--- Begin RECORDS ---
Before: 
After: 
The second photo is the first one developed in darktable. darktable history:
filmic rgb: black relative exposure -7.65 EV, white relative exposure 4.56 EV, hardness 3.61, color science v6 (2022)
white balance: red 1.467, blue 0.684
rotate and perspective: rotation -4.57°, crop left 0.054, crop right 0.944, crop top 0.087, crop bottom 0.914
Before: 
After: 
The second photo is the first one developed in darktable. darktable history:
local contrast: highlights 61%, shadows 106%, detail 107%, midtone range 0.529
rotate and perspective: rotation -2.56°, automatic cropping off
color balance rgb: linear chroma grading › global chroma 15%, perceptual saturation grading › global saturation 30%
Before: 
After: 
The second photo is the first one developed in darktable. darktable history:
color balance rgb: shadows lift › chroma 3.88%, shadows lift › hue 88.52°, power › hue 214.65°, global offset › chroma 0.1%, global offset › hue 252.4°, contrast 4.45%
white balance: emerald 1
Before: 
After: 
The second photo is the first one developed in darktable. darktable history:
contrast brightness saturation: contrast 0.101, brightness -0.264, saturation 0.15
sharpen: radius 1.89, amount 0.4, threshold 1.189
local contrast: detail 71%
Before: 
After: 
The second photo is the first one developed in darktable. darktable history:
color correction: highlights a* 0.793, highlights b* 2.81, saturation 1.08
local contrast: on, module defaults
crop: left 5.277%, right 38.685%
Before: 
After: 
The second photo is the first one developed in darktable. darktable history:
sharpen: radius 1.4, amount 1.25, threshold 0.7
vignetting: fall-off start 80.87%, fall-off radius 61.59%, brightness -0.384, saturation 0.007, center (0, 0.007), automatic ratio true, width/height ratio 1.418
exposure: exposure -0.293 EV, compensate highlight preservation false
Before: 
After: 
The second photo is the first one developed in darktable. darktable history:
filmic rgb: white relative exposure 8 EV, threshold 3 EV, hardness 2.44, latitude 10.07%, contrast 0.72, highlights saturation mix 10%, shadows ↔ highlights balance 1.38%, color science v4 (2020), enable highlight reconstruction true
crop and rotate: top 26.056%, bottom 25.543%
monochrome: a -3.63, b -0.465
--- End RECORDS ---
§ **STATED EXERCISE**: Reproduce the material above in full, replacing "developed" with "processed" everywhere and leaving everything else unchanged.

§ **ANSWER IN FULL**:
Before: 
After: 
The second photo is the first one processed in darktable. darktable history:
filmic rgb: black relative exposure -7.65 EV, white relative exposure 4.56 EV, hardness 3.61, color science v6 (2022)
white balance: red 1.467, blue 0.684
rotate and perspective: rotation -4.57°, crop left 0.054, crop right 0.944, crop top 0.087, crop bottom 0.914
Before: 
After: 
The second photo is the first one processed in darktable. darktable history:
local contrast: highlights 61%, shadows 106%, detail 107%, midtone range 0.529
rotate and perspective: rotation -2.56°, automatic cropping off
color balance rgb: linear chroma grading › global chroma 15%, perceptual saturation grading › global saturation 30%
Before: 
After: 
The second photo is the first one processed in darktable. darktable history:
color balance rgb: shadows lift › chroma 3.88%, shadows lift › hue 88.52°, power › hue 214.65°, global offset › chroma 0.1%, global offset › hue 252.4°, contrast 4.45%
white balance: emerald 1
Before: 
After: 
The second photo is the first one processed in darktable. darktable history:
contrast brightness saturation: contrast 0.101, brightness -0.264, saturation 0.15
sharpen: radius 1.89, amount 0.4, threshold 1.189
local contrast: detail 71%
Before: 
After: 
The second photo is the first one processed in darktable. darktable history:
color correction: highlights a* 0.793, highlights b* 2.81, saturation 1.08
local contrast: on, module defaults
crop: left 5.277%, right 38.685%
Before: 
After: 
The second photo is the first one processed in darktable. darktable history:
sharpen: radius 1.4, amount 1.25, threshold 0.7
vignetting: fall-off start 80.87%, fall-off radius 61.59%, brightness -0.384, saturation 0.007, center (0, 0.007), automatic ratio true, width/height ratio 1.418
exposure: exposure -0.293 EV, compensate highlight preservation false
Before: 
After: 
The second photo is the first one processed in darktable. darktable history:
filmic rgb: white relative exposure 8 EV, threshold 3 EV, hardness 2.44, latitude 10.07%, contrast 0.72, highlights saturation mix 10%, shadows ↔ highlights balance 1.38%, color science v4 (2020), enable highlight reconstruction true
crop and rotate: top 26.056%, bottom 25.543%
monochrome: a -3.63, b -0.465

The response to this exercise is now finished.